= Stuart Gilbert (civil servant) =

British civil servant

Stuart William Gilbert (August 1926 in Maidstone, Kent, England – December 2007 near Cambridge, England) was a British Civil Servant who was Director of National Savings from 1981 to 1986.

== Early life ==
Gilbert was born in Maidstone Kent. His father was Rodney Stuart Gilbert. His mother was Edith Esgate.

Gilbert gained entry to Maidstone Grammar School where he was a member of the ATC. His progression on to Emmanuel College Cambridge as an Open Exhibitioner and State Scholar to read history (later changed to economics), was interrupted by wartime service in the Royal Air Force.

== Royal Air Force ==
In 1943 conscripts in the UK became eligible to be chosen by lot such that ten percent of all male conscripts aged 18–25 became Bevin Boys, a programme of wartime conscription of coal mining labour. Gilbert was conscripted and volunteered for Signals Intelligence in the Royal Air Force on 30 May 1944 as an AC2 with the trade C/CSL (Clerk Signals Linguist). He joined the famous Bedford Japanese School above the gas showroom in Bedford where he learned Japanese. He was then posted via RAF Mauripur to serve in Burma with 164 S.W., 368 W.U. and 164(S) Wing. After serving close to the front line intercepting enemy signals for the Y Service feeding Bletchley Park and its outposts around the empire, Gilbert succumbed in April 1946 to malaria and was shipped back via Bombay by hospital ship. By June 1946 Gilbert had recovered sufficiently to be posted to RAF Chicksands, then in January 1947 to "NSA Boston Spa", and in February 1947 to RMU London "Gen". He was discharged on 15 September 1947, though remained in the reserve till 1959. In 2020 Gilbert was added to the Bletchley Park Roll of Honour as a former member of the Y Service, in recognition of his wartime service in the Burma Campaign.

== Civil Service career ==
Gilbert joined the British Civil Service as an assistant principal, in the Ministry of Health in 1949. He was promoted as follows: Assistant Private Secretary: to Minister of Housing and Local Government, 1952; Parliamentary Secretary, 1954; Principal, 1955; Secretary to the Parker Morris Committee on Housing Standards, 1958–61, Rapporteur to ECE Housing Committee, 1959–61; Reporter to ILO Conference on Workers’ Housing, 1960; Assistant Secretary to the Local Government Finance Division, 1964; Under-Secretary, Department of the Environment, 1970–80 (for New Towns, 1970, Business Rents, 1973, Construction Industries, 1974, Housing, 1974, Planning Land Use, 1977); Deputy Director, 1980–81, Director (Deputy Secretary grade), 1981–86, Department for National Savings.

In February 1981 Gilbert corresponded with the Financial Secretary to the Treasury in respect of likely industrial action by the Society of Civil Service and Public Servants (a trade union), in the DNS HQ Transaction Accounting Branch.

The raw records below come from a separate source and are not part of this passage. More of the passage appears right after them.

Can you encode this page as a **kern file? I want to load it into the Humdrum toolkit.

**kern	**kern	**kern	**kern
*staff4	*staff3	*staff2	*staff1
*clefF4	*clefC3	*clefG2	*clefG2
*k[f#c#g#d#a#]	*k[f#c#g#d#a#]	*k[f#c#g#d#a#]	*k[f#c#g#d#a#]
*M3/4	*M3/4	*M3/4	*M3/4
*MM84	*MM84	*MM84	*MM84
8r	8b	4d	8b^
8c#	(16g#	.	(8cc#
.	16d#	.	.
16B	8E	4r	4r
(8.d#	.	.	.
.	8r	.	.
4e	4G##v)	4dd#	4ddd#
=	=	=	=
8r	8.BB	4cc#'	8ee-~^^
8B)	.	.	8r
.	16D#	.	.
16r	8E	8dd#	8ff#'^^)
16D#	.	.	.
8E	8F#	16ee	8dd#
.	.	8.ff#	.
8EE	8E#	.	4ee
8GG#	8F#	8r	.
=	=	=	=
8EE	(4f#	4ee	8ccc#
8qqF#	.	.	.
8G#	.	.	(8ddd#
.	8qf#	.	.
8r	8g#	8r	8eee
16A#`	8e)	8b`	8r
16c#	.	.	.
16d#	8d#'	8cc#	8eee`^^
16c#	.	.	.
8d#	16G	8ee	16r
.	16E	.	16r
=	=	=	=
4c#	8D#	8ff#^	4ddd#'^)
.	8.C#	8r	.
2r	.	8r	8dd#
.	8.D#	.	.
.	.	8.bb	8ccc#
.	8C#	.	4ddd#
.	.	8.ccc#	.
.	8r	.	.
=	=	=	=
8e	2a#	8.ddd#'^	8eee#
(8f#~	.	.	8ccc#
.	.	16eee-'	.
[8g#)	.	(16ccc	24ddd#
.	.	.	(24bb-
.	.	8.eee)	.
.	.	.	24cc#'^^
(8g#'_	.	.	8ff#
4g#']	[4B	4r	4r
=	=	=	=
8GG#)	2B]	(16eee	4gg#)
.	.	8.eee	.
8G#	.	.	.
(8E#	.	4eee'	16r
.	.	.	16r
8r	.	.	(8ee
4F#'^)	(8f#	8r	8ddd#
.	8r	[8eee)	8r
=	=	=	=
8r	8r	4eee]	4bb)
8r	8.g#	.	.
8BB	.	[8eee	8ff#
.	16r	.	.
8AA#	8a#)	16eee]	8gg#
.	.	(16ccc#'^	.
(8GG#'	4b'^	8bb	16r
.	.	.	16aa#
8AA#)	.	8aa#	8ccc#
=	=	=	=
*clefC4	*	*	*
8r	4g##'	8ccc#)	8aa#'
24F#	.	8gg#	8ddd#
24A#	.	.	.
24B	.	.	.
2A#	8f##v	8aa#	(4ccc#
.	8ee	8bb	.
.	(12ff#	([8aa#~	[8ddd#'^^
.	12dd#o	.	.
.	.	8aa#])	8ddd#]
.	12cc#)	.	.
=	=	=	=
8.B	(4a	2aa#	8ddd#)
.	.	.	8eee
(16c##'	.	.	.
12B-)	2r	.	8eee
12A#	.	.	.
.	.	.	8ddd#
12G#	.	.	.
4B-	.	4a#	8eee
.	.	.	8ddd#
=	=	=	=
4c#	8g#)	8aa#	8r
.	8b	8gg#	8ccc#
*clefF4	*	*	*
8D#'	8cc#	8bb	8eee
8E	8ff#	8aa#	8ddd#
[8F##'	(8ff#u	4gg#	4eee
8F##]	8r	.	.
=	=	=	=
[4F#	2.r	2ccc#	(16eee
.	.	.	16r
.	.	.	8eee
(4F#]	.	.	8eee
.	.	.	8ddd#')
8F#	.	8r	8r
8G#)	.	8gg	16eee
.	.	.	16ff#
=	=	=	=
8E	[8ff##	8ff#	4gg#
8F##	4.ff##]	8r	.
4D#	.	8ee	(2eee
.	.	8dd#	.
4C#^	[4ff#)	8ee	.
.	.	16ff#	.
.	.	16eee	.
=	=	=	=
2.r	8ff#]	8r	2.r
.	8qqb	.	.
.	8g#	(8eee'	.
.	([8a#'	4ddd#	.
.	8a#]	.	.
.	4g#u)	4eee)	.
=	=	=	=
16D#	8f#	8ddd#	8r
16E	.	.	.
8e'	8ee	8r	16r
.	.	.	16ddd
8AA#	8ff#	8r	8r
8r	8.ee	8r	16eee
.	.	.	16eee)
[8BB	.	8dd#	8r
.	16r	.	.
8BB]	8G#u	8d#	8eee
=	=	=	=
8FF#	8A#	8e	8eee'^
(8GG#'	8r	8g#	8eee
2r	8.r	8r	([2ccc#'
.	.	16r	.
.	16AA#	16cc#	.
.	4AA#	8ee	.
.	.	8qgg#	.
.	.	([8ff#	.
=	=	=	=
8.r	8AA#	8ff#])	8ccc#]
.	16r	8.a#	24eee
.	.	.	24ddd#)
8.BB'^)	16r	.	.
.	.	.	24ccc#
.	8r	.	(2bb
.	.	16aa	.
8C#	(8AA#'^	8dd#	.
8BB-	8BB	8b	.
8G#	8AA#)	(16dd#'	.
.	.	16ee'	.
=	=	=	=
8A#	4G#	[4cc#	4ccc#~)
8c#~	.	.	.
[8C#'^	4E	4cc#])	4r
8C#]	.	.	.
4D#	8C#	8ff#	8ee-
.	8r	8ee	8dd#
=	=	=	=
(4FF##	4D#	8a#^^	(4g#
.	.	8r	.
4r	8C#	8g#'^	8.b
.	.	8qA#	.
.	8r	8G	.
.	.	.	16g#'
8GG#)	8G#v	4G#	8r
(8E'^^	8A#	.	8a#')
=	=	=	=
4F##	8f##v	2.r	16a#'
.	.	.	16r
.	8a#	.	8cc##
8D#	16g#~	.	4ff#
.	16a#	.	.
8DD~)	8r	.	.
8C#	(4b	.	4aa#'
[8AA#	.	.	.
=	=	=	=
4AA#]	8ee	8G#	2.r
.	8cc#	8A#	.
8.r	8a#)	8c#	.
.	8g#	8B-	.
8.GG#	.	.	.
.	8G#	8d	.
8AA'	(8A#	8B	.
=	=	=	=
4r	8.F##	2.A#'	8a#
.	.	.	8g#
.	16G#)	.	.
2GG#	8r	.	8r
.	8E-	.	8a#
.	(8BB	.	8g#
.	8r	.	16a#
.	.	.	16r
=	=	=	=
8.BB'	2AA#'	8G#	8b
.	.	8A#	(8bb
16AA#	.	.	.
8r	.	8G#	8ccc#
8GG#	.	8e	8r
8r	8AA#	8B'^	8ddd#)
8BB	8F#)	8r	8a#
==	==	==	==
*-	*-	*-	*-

In 1980, Chancellor Geoffrey Howe had decided that National Savings should fund a substantial part of the Public Sector Borrowing Requirement (PSBR), and for the first time in its history, National Savings was given a specific target (£2Bn), and under Gilbert's leadership it met that target, and subsequent targets for 1981-82 (£3.5Bn target), and for 1982-3 (£3Bn target). In August 1983, Gilbert commented: "It's easier to run an organisation which has a clear objective". Gilbert further commented that the Department had a "close and informal relationship" with the Treasury. In 1983-84 the Department's target was again £3Bn, which at that time was about one third of PSBR.

In August 1982, Income Bonds were launched for the first time, and by the end of the financial year they had taken £891 million, after National Savings' own research suggested that there was a low awareness among the investing public of monthly income accounts. Gilbert noted that: "We don't have as large a research capacity as some institutions seem to have, but we're increasingly hoping to use outside organisations".

In May 1984 Gilbert presided over the end of the "Save as You Earn" scheme (SAYE), which was replaced by the new National Savings Yearly Plan.

On 2 August 1986, Mr J.A. Patterson succeeded Gilbert, who had previously been his deputy, as Director of Savings at National Savings.

== In retirement ==
Gilbert worked as a Trustee (1988–2002) at Upkeep (a Trust for training and education in building maintenance, formerly the Building Conservation Trust). He was Chairman, 1993–96, and Vice-President 2003–2007.

== Personal life ==
Gilbert married Marjorie Laws Vallance (1924–2004) in 1955. They had a daughter (born 1956) and a son (born 1959).

Gilbert was made Companion of the Order of the Bath in June 1983.